Beitrag:
* * * *

08.05.2023 | Artwashing Leipzig - Offener Brief: Warum sponsert Palantir die Kunstausstellung Dimensions in Leipzig?

Offener Brief

Der bbk berlin informiert zum Offenen Brief von Künstler*innen aus Leipzig, die das Sponsoring der Ausstellung "Dimensions" durch Plantir in den Leipziger Pittlerwerken kritisieren. Bitte unterstützt die Leipziger Künstler*innen mit eurer Unterschrift:

"Palantir ist ein US-amerikanisches Datenanalyse-Unternehmen. Das Geschäftsmodell von Palantir scheint es zu sein, all jene ethischen und gesetzlichen Grenzen auszureizen und zu überschreiten, die der Realisierung eines “gläsernen Menschen” entgegenstehen. Wir fragen uns, wie es zum Sponsoring der Ausstellung Dimensions in Leipzig durch Palantir kommen konnte und was die Firma damit bezweckt? Wir fragen uns, welche Interessen der in Berlin gescheiterte Kunstimpressario Walter Smerling und der von ihm geleitete Verein „Stiftung für Kunst und Kultur e.V.“ (Bonn) verfolgen? Wir fragen uns, welche Rolle Kunst, Kurator*innen und Künstler*innen einer solchen Ausstellung spielen?

* * * *

Gespeicherte Daten:
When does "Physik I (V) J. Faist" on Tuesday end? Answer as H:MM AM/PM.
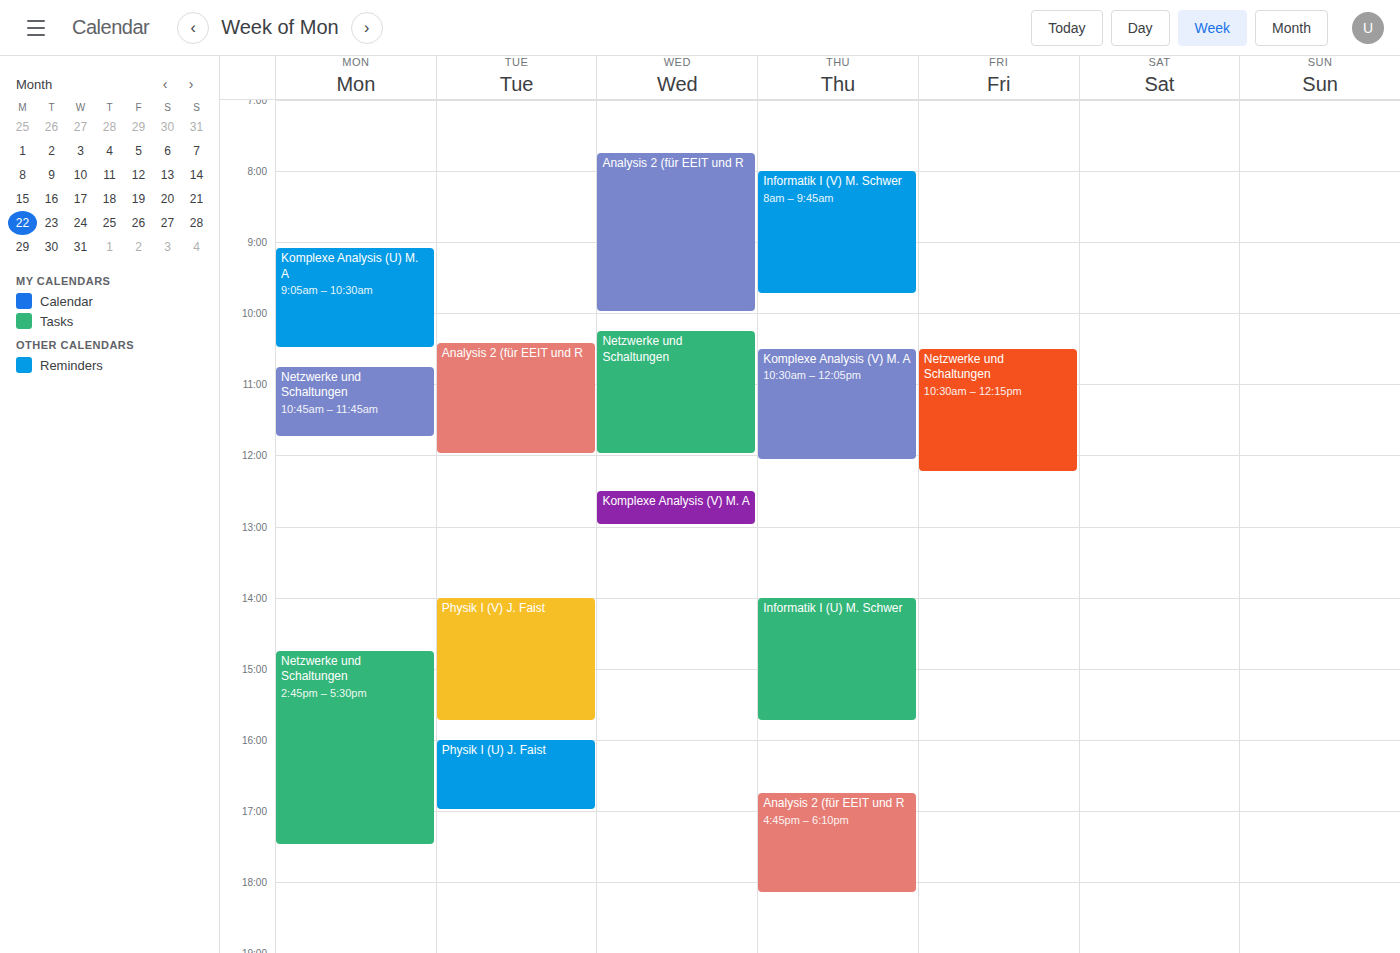
3:45 PMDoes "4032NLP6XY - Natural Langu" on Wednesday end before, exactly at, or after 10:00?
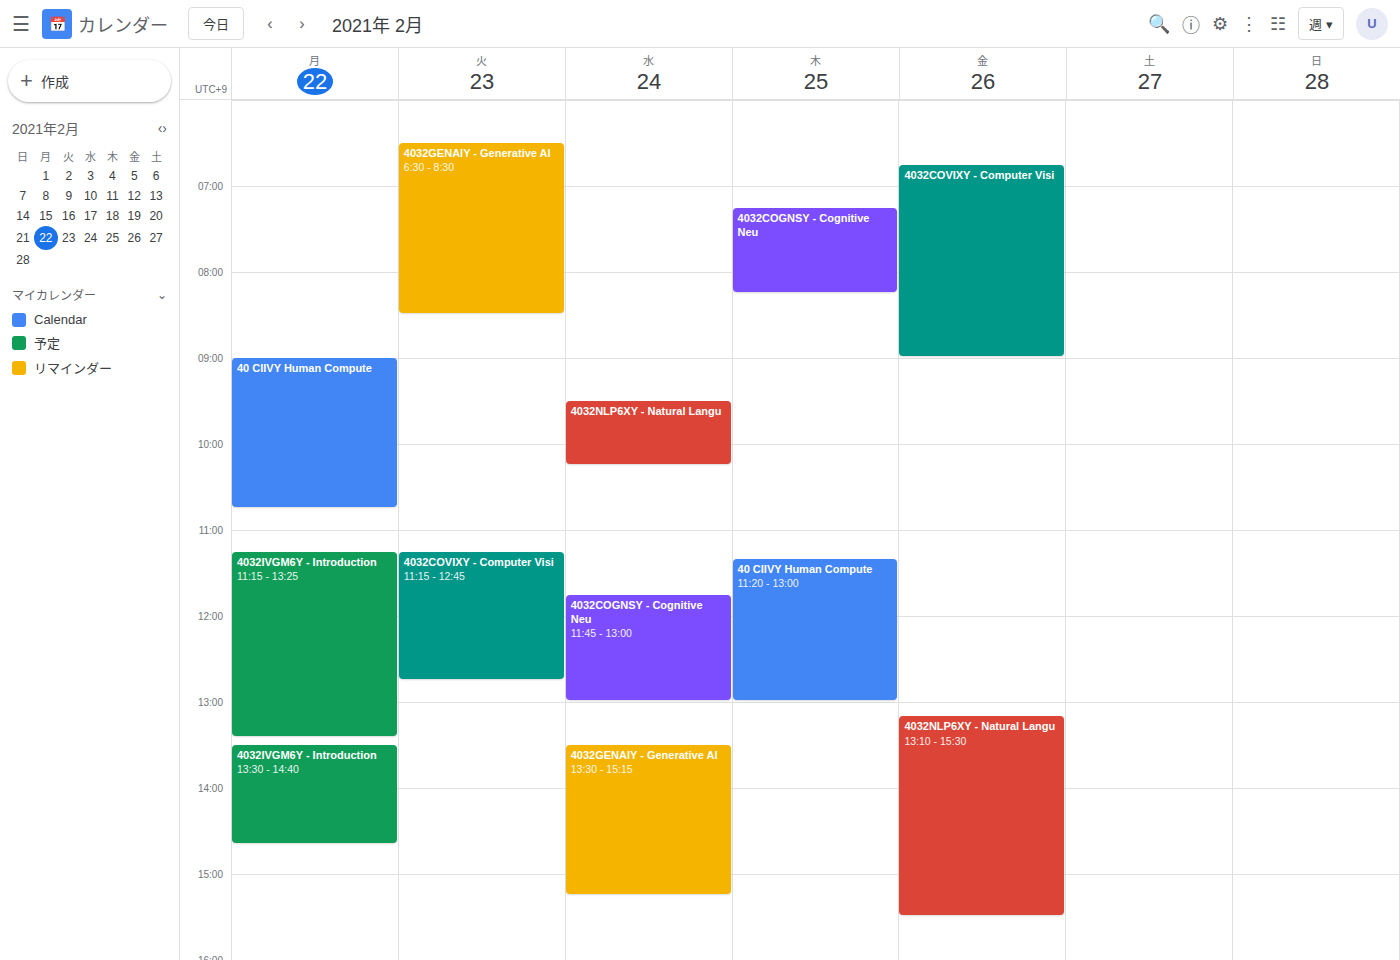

* * * *

Aufgaben:
(A) Übertragen Sie den Satz „Palantir ist ein US-amerikanisches Datenanalyse-Unternehmen.“ aus dem Beitrag zum Palantir-Sponsoring ins Englische.
(B) Führen Sie den Beitrag zum Palantir-Sponsoring im Anschluss an seinen letzten Satz weiter.
Die Auflistung ist für die Bearbeitung nicht erforderlich.

Erwartete Ausgaben:
(A) Palantir is a US data analytics company.

(B)
Wer ist Palantir?

Palantir ist eine Firma, deren Hauptgeschäft die Überwachung von Individuen ist und die sich auf die Zusammenführung eigentlich getrennter Datenbestände spezialisiert hat. Palantirs Produkte erfuhren kürzlich erst Rückschläge vor deutschen Gerichten. Die in die Kritik geratene Software HessenData führt beispielsweise Daten dreier polizeilicher Datenbanken zusammen, sodass auch mit einem Fall nur mittelbar verknüpfte Personen, z.B. Vereinsmitglieder eines Sportvereins, automatisiert überprüft werden.

In Bayern wird die Software Palantir Gotham als „Verfahrensübergreifende Recherche- und Analyseplattform (Vera)“ eingesetzt. Diese wurde zwar durch das Fraunhofer Institut als technisch ausgereift eingestuft, es gibt jedoch verfassungsrechtliche Bedenken. Für die eingesetzten Algorithmen aus den Bereichen Big Data, Künstliche Intelligenz und Machine Learning liegen zum Teil keine oder unzureichende gesetzliche Regelungen vor. So werden Daten auf eine Weise zusammengeführt, die vom bayerischen Landesdatenschutzbeauftragten Thomas Petri als „hoch problematisch“ eingeschätzt wird.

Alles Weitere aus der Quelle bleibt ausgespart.